__SUPPLIED MATERIAL__:
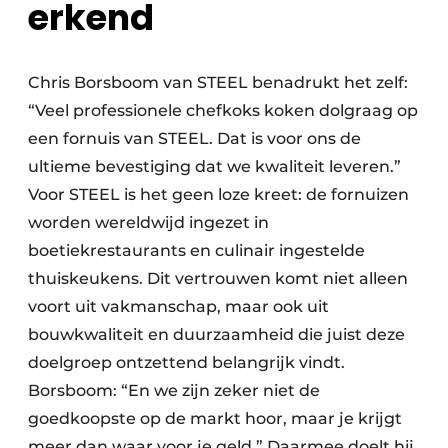
erkend
Chris Borsboom van STEEL benadrukt het zelf:
“Veel professionele chefkoks koken dolgraag op
een fornuis van STEEL. Dat is voor ons de
ultieme bevestiging dat we kwaliteit leveren.”
Voor STEEL is het geen loze kreet: de fornuizen
worden wereldwijd ingezet in
boetiekrestaurants en culinair ingestelde
thuiskeukens. Dit vertrouwen komt niet alleen
voort uit vakmanschap, maar ook uit
bouwkwaliteit en duurzaamheid die juist deze
doelgroep ontzettend belangrijk vindt.
Borsboom: “En we zijn zeker niet de
goedkoopste op de markt hoor, maar je krijgt
meer dan waar voor je geld.” Daarmee doelt hij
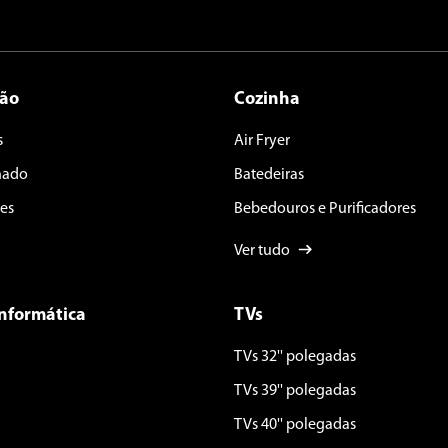
ção
Cozinha
s
Air Fryer
nado
Batedeiras
es
Bebedouros e Purificadores
Ver tudo
Informática
TVs
TVs 32'' polegadas
TVs 39'' polegadas
TVs 40'' polegadas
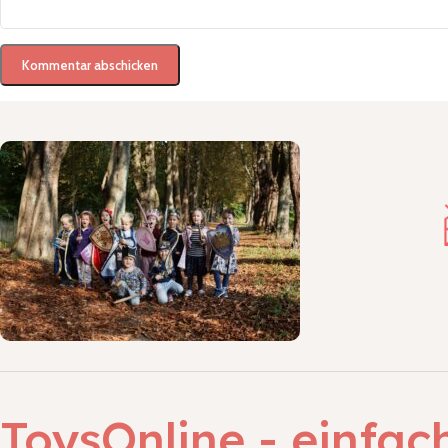
ToysOnline - einfac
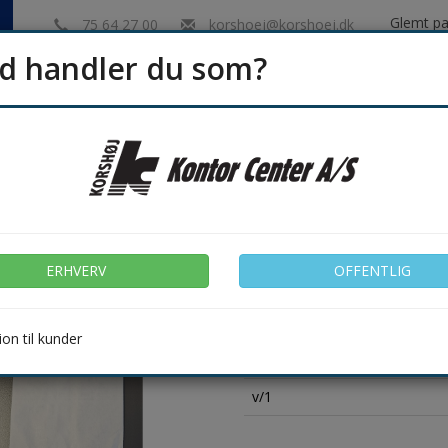
Glemt p
75 64 27 00
korshoej@korshoej.dk
d handler du som?
Indk
ERHVERV
OFFENTLIG
Hygiejne
Rengøring
Emballage & Lager
Møbler &
pose hvid 100x150mm, 40g. 1.00
ERHVERV
OFFENTLIG
Ikke på lager
Varenr.: 730619
on til kunder
Antal
v/1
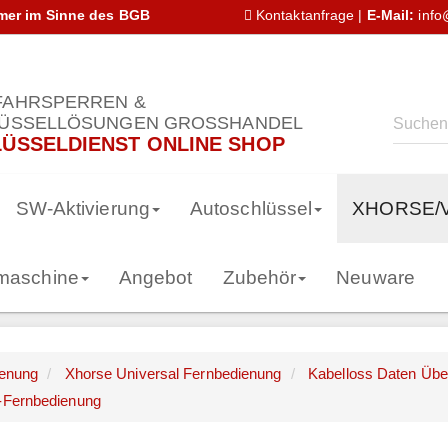
hmer im Sinne des BGB
Kontaktanfrage
|
E-Mail:
info
AHRSPERREN &
ÜSSELLÖSUNGEN GROSSHANDEL
ÜSSELDIENST ONLINE SHOP
SW-Aktivierung
Autoschlüssel
XHORSE/
smaschine
Angebot
Zubehör
Neuware
ienung
Xhorse Universal Fernbedienung
Kabelloss Daten Übe
p-Fernbedienung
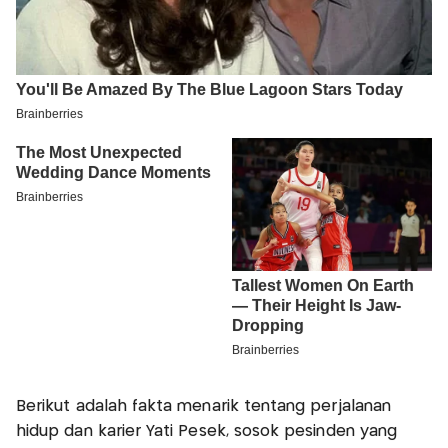
Berikut adalah fakta menarik tentang perjalanan
hidup dan karier Yati Pesek, sosok pesinden yang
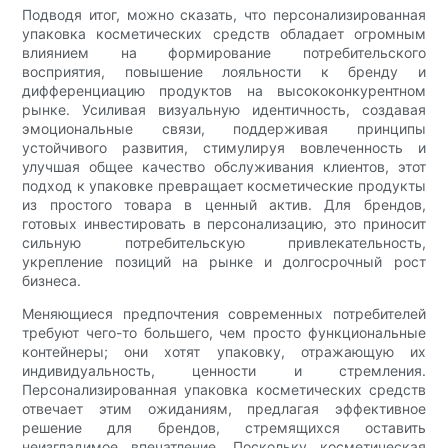
Подводя итог, можно сказать, что персонализированная
упаковка косметических средств обладает огромным
влиянием на формирование потребительского
восприятия, повышение лояльности к бренду и
дифференциацию продуктов на высококонкурентном
рынке. Усиливая визуальную идентичность, создавая
эмоциональные связи, поддерживая принципы
устойчивого развития, стимулируя вовлеченность и
улучшая общее качество обслуживания клиентов, этот
подход к упаковке превращает косметические продукты
из простого товара в ценный актив. Для брендов,
готовых инвестировать в персонализацию, это приносит
сильную потребительскую привлекательность,
укрепление позиций на рынке и долгосрочный рост
бизнеса.
Меняющиеся предпочтения современных потребителей
требуют чего-то большего, чем просто функциональные
контейнеры; они хотят упаковку, отражающую их
индивидуальность, ценности и стремления.
Персонализированная упаковка косметических средств
отвечает этим ожиданиям, предлагая эффективное
решение для брендов, стремящихся оставить
неизгладимое впечатление. Поскольку косметическая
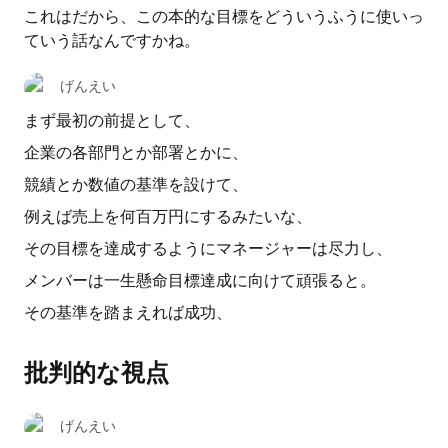
これはだから、この本的な目標をどういうふうに使いっ
ていう話なんですかね。
げんえい
まず最初の前提として、
企業の各部門とか部署とかに、
競績とか数値の基準を設けて、
例えば売上を何百万円にするみたいな、
その目標を達成するようにマネージャーは尽力し、
メンバーは一生懸命目標達成に向けて頑張ると。
その基準を踏まえれば成功、
批判的な視点
げんえい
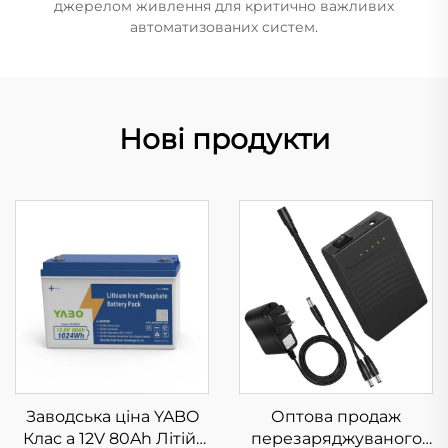
джерелом живлення для критично важливих
автоматизованих систем.
Нові продукти
Заводська ціна YABO
Оптова продаж
Клас a 12V 80Ah Літій-
перезаряджуваного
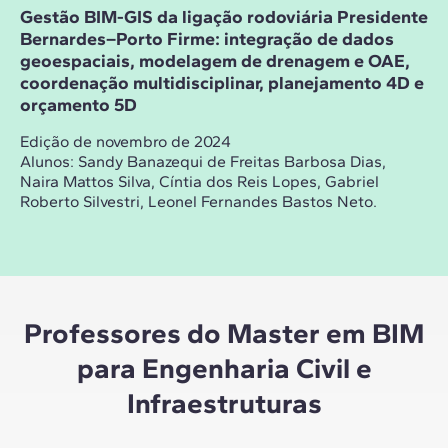
Gestão BIM-GIS da ligação rodoviária Presidente
Bernardes–Porto Firme: integração de dados
geoespaciais, modelagem de drenagem e OAE,
coordenação multidisciplinar, planejamento 4D e
orçamento 5D
Edição de novembro de 2024
Alunos:
Sandy Banazequi de Freitas Barbosa Dias,
Naira Mattos Silva, Cíntia dos Reis Lopes, Gabriel
Roberto Silvestri, Leonel Fernandes Bastos Neto.
Professores do Master em BIM
para Engenharia Civil e
Infraestruturas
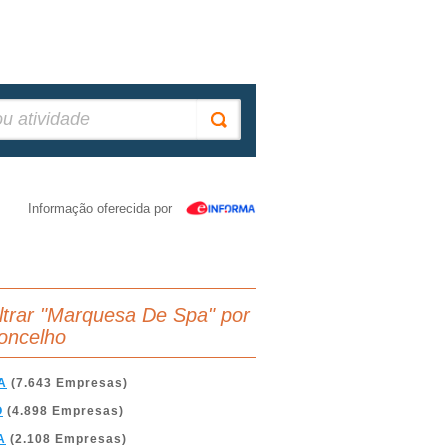
Informação oferecida por
iltrar "Marquesa De Spa" por
oncelho
A
(7.643 Empresas)
O
(4.898 Empresas)
A
(2.108 Empresas)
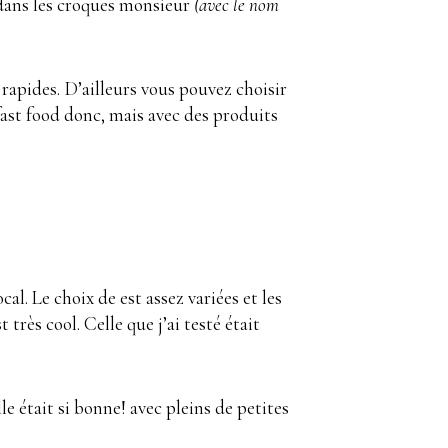
 dans les croques monsieur
(avec le nom
 rapides. D’ailleurs vous pouvez choisir
 fast food donc, mais avec des produits
l. Le choix de est assez variées et les
très cool. Celle que j’ai testé était
le était si bonne! avec pleins de petites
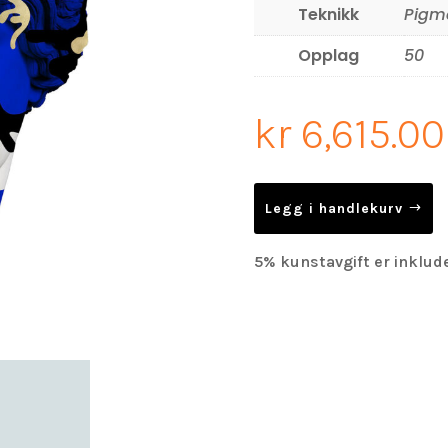
Teknikk
Pigme
Opplag
50
kr
6,615.00
Legg i handlekurv
5% kunstavgift er inklude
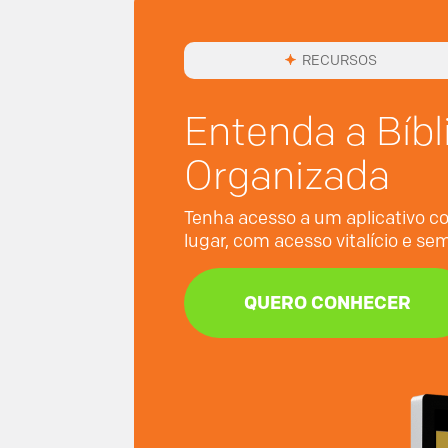
RECURSOS
Entenda a Bíbl
Organizada
Tenha acesso a um aplicativo co
lugar, com acesso vitalício e s
QUERO CONHECER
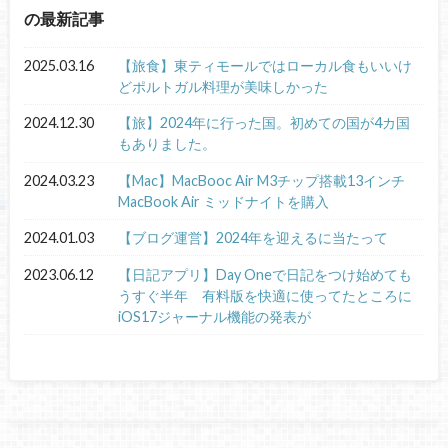
の最新記事
2025.03.16
【旅食】東ティモールではローカル食もいいけ
どポルトガル料理が美味しかった
2024.12.30
【旅】2024年に行った国。初めての国が4カ国
もありました。
2024.03.23
【Mac】MacBooc Air M3チップ搭載13インチ
MacBook Air ミッドナイトを購入
2024.01.03
【ブログ運営】2024年を迎えるに当たって
2023.06.12
【日記アプリ】Day Oneで日記をつけ始めても
うすぐ半年 有料版を快適に使ってたところに
iOS17ジャーナル機能の発表が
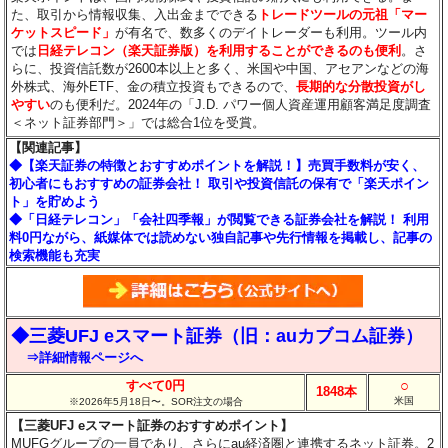
た、取引から情報収集、入出金までできる
トレードツールの元祖「マー
ケットスピード」
が有名で、数多くのデイトレーダーも利用。ツール内
では
日経テレコン（楽天証券版）を利用することができるのも便利
。さ
らに、投資信託数が2600本以上と多く、米国や中国、アセアンなどの海
外株式、海外ETF、金の積立投資もできるので、
長期的な分散投資がし
やすい
のも便利だ。2024年の「J.D. パワー個人資産運用顧客満足度調査
＜ネット証券部門＞」では総合1位を受賞。
【関連記事】
◆【楽天証券の特徴とおすすめポイントを解説！】売買手数料が安く、
初心者にもおすすめの証券会社！ 取引や投資信託の保有で「楽天ポイン
ト」を貯めよう
◆「日経テレコン」「会社四季報」が閲覧できる証券会社を解説！ 利用
料0円ながら、紙媒体では読めない独自記事や先行情報を掲載し、記事の
検索機能も充実
◆三菱UFJ eスマート証券（旧：auカブコム証券）
⇒詳細情報ページへ
○
すべて0円
1848本
米国
※2026年5月18日〜。SOR注文の場合
【三菱UFJ eスマート証券のおすすめポイント】
MUFGグループの一員であり、さらにau経済圏と連携するネット証券。2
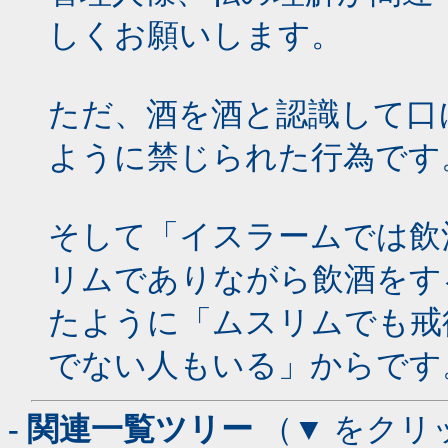
しくお願いします。
ただ、酒を酒と認識して口
ように禁じられた行為です
そして「イスラームでは飲
リムでありながら飲酒をす
たように「ムスリムでも戒
でない人もいる」からです
- 関連一覧ツリー
（▼ をクリ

__ACTIVITY__: Extract every line in the entries above that contains the string "三菱UFJ".

__ANSWER FOR THE TASK__:
◆三菱UFJ eスマート証券（旧：auカブコム証券）
【三菱UFJ eスマート証券のおすすめポイント】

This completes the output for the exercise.